Ok, thanks for the quick reply. So just to be clear its ok for me to write the equation:

mu = Const/(T^0.63)

and that makes sense? then if someone asks about units i just say that mu is actually mu/mu0, and T is actually T/T0 and that is the way it had to be in order for it to be dimensionless and so i could log it in the first place?

Ok, thanks for the quick reply. So just to be clear its ok for me to write the equation:

mu = Const/(T^0.63)

and that makes sense? then if someone asks about units i just say that mu is actually mu/mu0, and T is actually T/T0 and that is the way it had to be in order for it to be dimensionless and so i could log it in the first place?

Rap
Ok, thanks for the quick reply. So just to be clear its ok for me to write the equation:

mu = Const/(T^0.63)

and that makes sense? then if someone asks about units i just say that mu is actually mu/mu0, and T is actually T/T0 and that is the way it had to be in order for it to be dimensionless and so i could log it in the first place?
Well, you forgot the electric field. I would say

$$\mu=KE/T^a$$

where E is electric field, T is temperature, K is a (dimensioned) constant and mu is mobility. Its perfectly fine to write it this way, but taking logarithms of each side is, strictly speaking, not dimensionally correct. Basically, you can just ignore this detail, but to show you understand the dimensional problem, don't write anything like log(200 K), write log(200) instead. You can go along and write log(T) keeping in mind you are really writing log(T/To) where To=1 K. Nobody will fault you for writing it this way unless you are making a dimensional argument, which you are not. When making a graph, maybe it would be better to plot your data on log-log axes, that way the labels will still be T and mu, but the power law relationship will be clear.

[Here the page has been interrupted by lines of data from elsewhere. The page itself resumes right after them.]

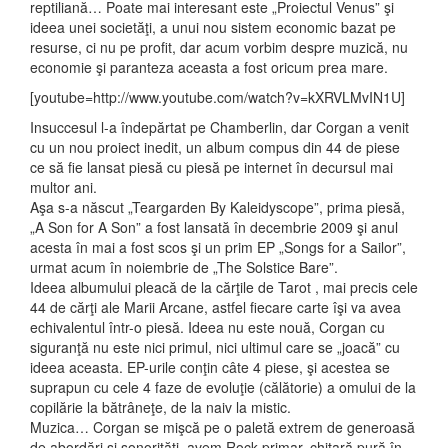
reptiliană… Poate mai interesant este „Proiectul Venus” şi
ideea unei societăţi, a unui nou sistem economic bazat pe
resurse, ci nu pe profit, dar acum vorbim despre muzică, nu
economie şi paranteza aceasta a fost oricum prea mare.
[youtube=http://www.youtube.com/watch?v=kXRVLMvIN1U]
Insuccesul l-a îndepărtat pe Chamberlin, dar Corgan a venit
cu un nou proiect inedit, un album compus din 44 de piese
ce să fie lansat piesă cu piesă pe internet în decursul mai
multor ani.
Aşa s-a născut „Teargarden By Kaleidyscope”, prima piesă,
„A Son for A Son” a fost lansată în decembrie 2009 şi anul
acesta în mai a fost scos şi un prim EP „Songs for a Sailor”,
urmat acum în noiembrie de „The Solstice Bare”.
Ideea albumului pleacă de la cărţile de Tarot , mai precis cele
44 de cărţi ale Marii Arcane, astfel fiecare carte îşi va avea
echivalentul într-o piesă. Ideea nu este nouă, Corgan cu
siguranţă nu este nici primul, nici ultimul care se „joacă” cu
ideea aceasta. EP-urile conţin câte 4 piese, şi acestea se
suprapun cu cele 4 faze de evoluţie (călătorie) a omului de la
copilărie la bătrâneţe, de la naiv la mistic.
Muzica… Corgan se mişcă pe o paletă extrem de generoasă
de abordări şi sonorităţi, avem Rock primar, chitară pură în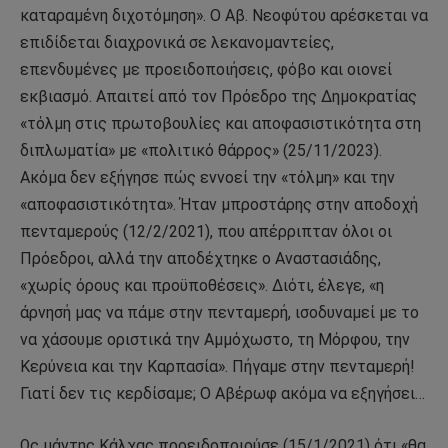
καταραμένη διχοτόμηση». Ο Αβ. Νεοφύτου αρέσκεται να
επιδίδεται διαχρονικά σε λεκανομαντείες,
επενδυμένες με προειδοποιήσεις, φόβο και οιονεί
εκβιασμό. Απαιτεί από τον Πρόεδρο της Δημοκρατίας
«τόλμη στις πρωτοβουλίες και αποφασιστικότητα στη
διπλωματία» με «πολιτικό θάρρος» (25/11/2023).
Ακόμα δεν εξήγησε πώς εννοεί την «τόλμη» και την
«αποφασιστικότητα». Ήταν μπροστάρης στην αποδοχή
πενταμερούς (12/2/2021), που απέρριπταν όλοι οι
Πρόεδροι, αλλά την αποδέχτηκε ο Αναστασιάδης,
«χωρίς όρους και προϋποθέσεις». Διότι, έλεγε, «η
άρνησή μας να πάμε στην πενταμερή, ισοδυναμεί με το
να χάσουμε οριστικά την Αμμόχωστο, τη Μόρφου, την
Κερύνεια και την Καρπασία». Πήγαμε στην πενταμερή!
Γιατί δεν τις κερδίσαμε; Ο Αβέρωφ ακόμα να εξηγήσει…
Ως μάντης Κάλχας προειδοποιούσε (15/1/2021) ότι «θα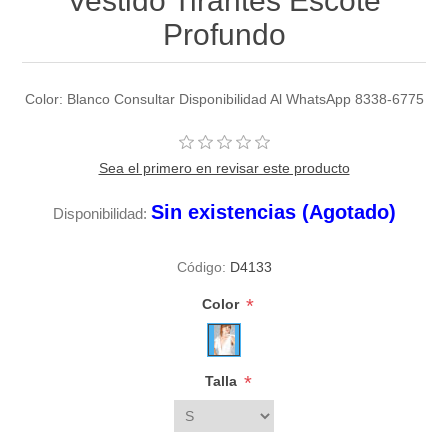
Vestido Tirantes Escote
Profundo
Color: Blanco Consultar Disponibilidad Al WhatsApp 8338-6775
Sea el primero en revisar este producto
Sin existencias (Agotado)
Disponibilidad:
Código:
D4133
*
Color
*
Talla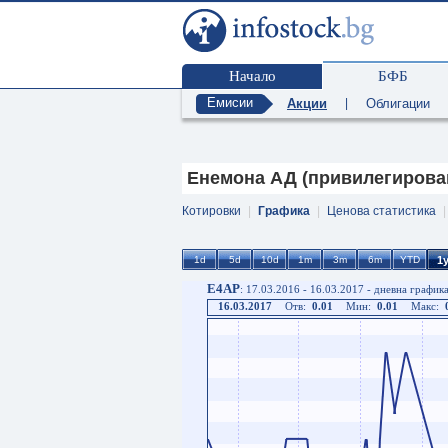
Начало
БФБ
Емисии
Акции
|
Облигации
Енемона АД (привилегирован
Котировки
|
Графика
|
Ценова статистика
E4AP
: 17.03.2016 - 16.03.2017 - дневна график
16.03.2017
Отв:
0.01
Мин:
0.01
Макс: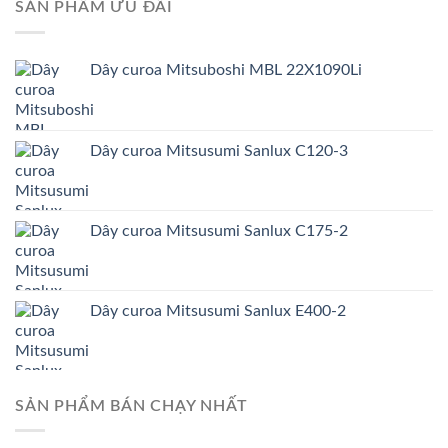
SẢN PHẨM ƯU ĐÃI
Dây curoa Mitsuboshi MBL 22X1090Li
Dây curoa Mitsusumi Sanlux C120-3
Dây curoa Mitsusumi Sanlux C175-2
Dây curoa Mitsusumi Sanlux E400-2
SẢN PHẨM BÁN CHẠY NHẤT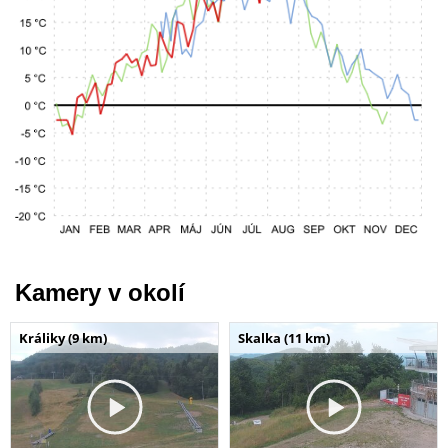
Kamery v okolí
Králiky (9 km)
Skalka (11 km)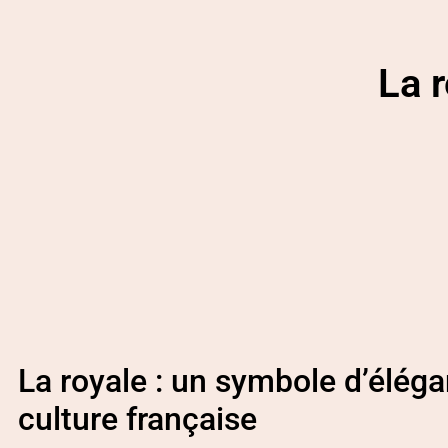
La r
La royale : un symbole d’éléga
culture française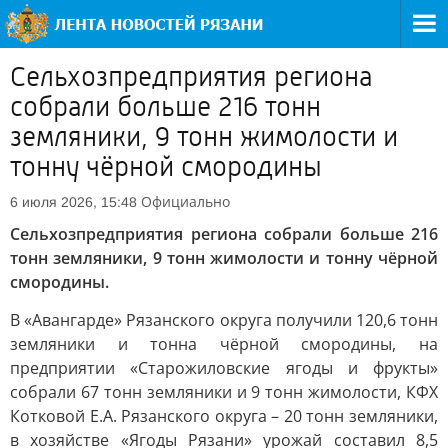
Сельхозпредприятия региона
собрали больше 216 тонн
земляники, 9 тонн жимолости и
тонну чёрной смородины
Официально
6 июля 2026, 15:48
Сельхозпредприятия региона собрали больше 216
тонн земляники, 9 тонн жимолости и тонну чёрной
смородины.
В «Авангарде» Рязанского округа получили 120,6 тонн
земляники и тонна чёрной смородины, на
предприятии «Старожиловские ягоды и фрукты»
собрали 67 тонн земляники и 9 тонн жимолости, КФХ
Котковой Е.А. Рязанского округа – 20 тонн земляники,
в хозяйстве «Ягоды Рязани» урожай составил 8,5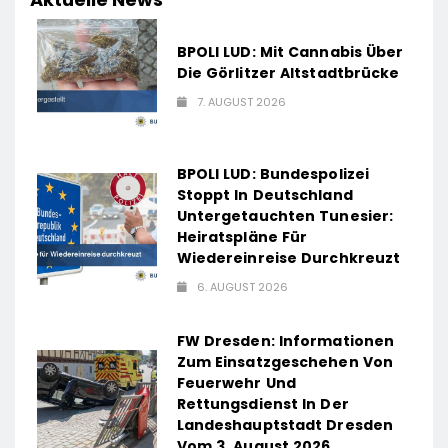
BPOLI LUD: Mit Cannabis Über
Die Görlitzer Altstadtbrücke
7. AUGUST 2026
BPOLI LUD: Bundespolizei
Stoppt In Deutschland
Untergetauchten Tunesier:
Heiratspläne Für
Wiedereinreise Durchkreuzt
6. AUGUST 2026
FW Dresden: Informationen
Zum Einsatzgeschehen Von
Feuerwehr Und
Rettungsdienst In Der
Landeshauptstadt Dresden
Vom 3. August 2026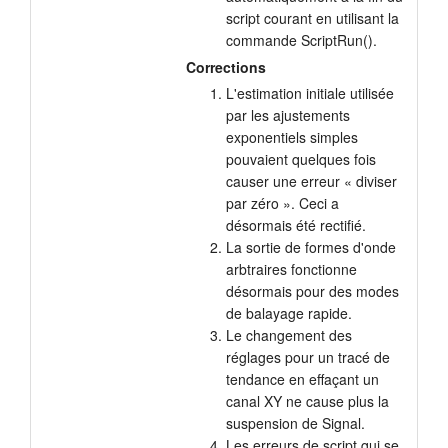
script courant en utilisant la
commande ScriptRun().
Corrections
L'estimation initiale utilisée
par les ajustements
exponentiels simples
pouvaient quelques fois
causer une erreur « diviser
par zéro ». Ceci a
désormais été rectifié.
La sortie de formes d'onde
arbtraires fonctionne
désormais pour des modes
de balayage rapide.
Le changement des
réglages pour un tracé de
tendance en effaçant un
canal XY ne cause plus la
suspension de Signal.
Les erreurs de script qui se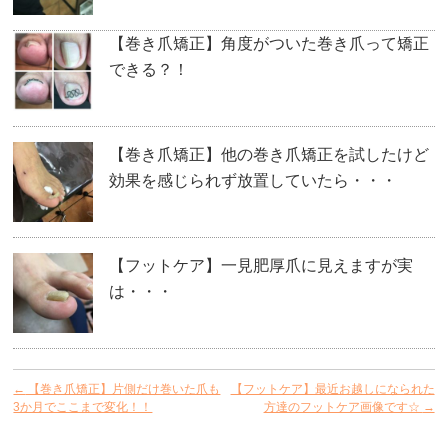
【巻き爪矯正】角度がついた巻き爪って矯正
できる？！
【巻き爪矯正】他の巻き爪矯正を試したけど
効果を感じられず放置していたら・・・
【フットケア】一見肥厚爪に見えますが実
は・・・
←
【巻き爪矯正】片側だけ巻いた爪も
【フットケア】最近お越しになられた
3か月でここまで変化！！
方達のフットケア画像です☆
→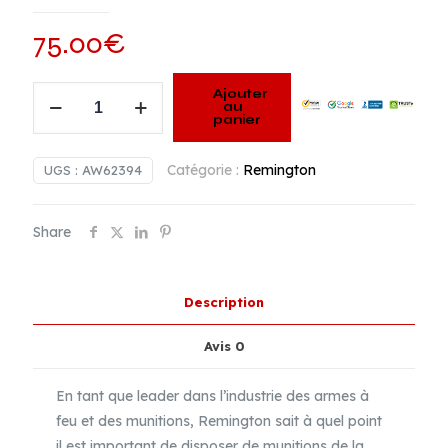
75.00
€
quantité
Ajouter
au
de
panier
Amorces
Remington
Catégorie :
Remington
UGS :
AW62394
#
7
Share
1/2
Bench
Rest
Description
Small
Rifle
Avis
0
|
1,000
En tant que leader dans l’industrie des armes à
Unités
feu et des munitions, Remington sait à quel point
il est important de disposer de munitions de la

The mobility is independent of the field, in the first order at least. This is the point in introducing it: the drift velocity is proportional to the field and the proportionality constant is called mobility.

Rap
The mobility is independent of the field, in the first order at least. This is the point in introducing it: the drift velocity is proportional to the field and the proportionality constant is called mobility.
ooops - right. I misremembered the equation. Anyway, the dimensional stuff is the same.